## THE DATA
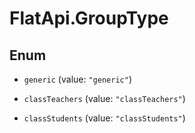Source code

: # FlatApi.GroupType

## Enum


* `generic` (value: `"generic"`)

* `classTeachers` (value: `"classTeachers"`)

* `classStudents` (value: `"classStudents"`)


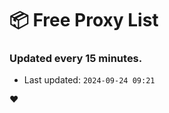 # :package: Free Proxy List
### Updated every 15 minutes.

- Last updated: `2024-09-24 09:21`

:heart:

## WHAT YOU HAVE TO DO
Please reproduce word for word the lines above, from the one holding "# :package: Free Proxy List" through the last line, both included. Leave the pictures out of your answer.

## YOUR RESPONSE
 # :package: Free Proxy List
### Updated every 15 minutes.

- Last updated: `2024-09-24 09:21`

:heart:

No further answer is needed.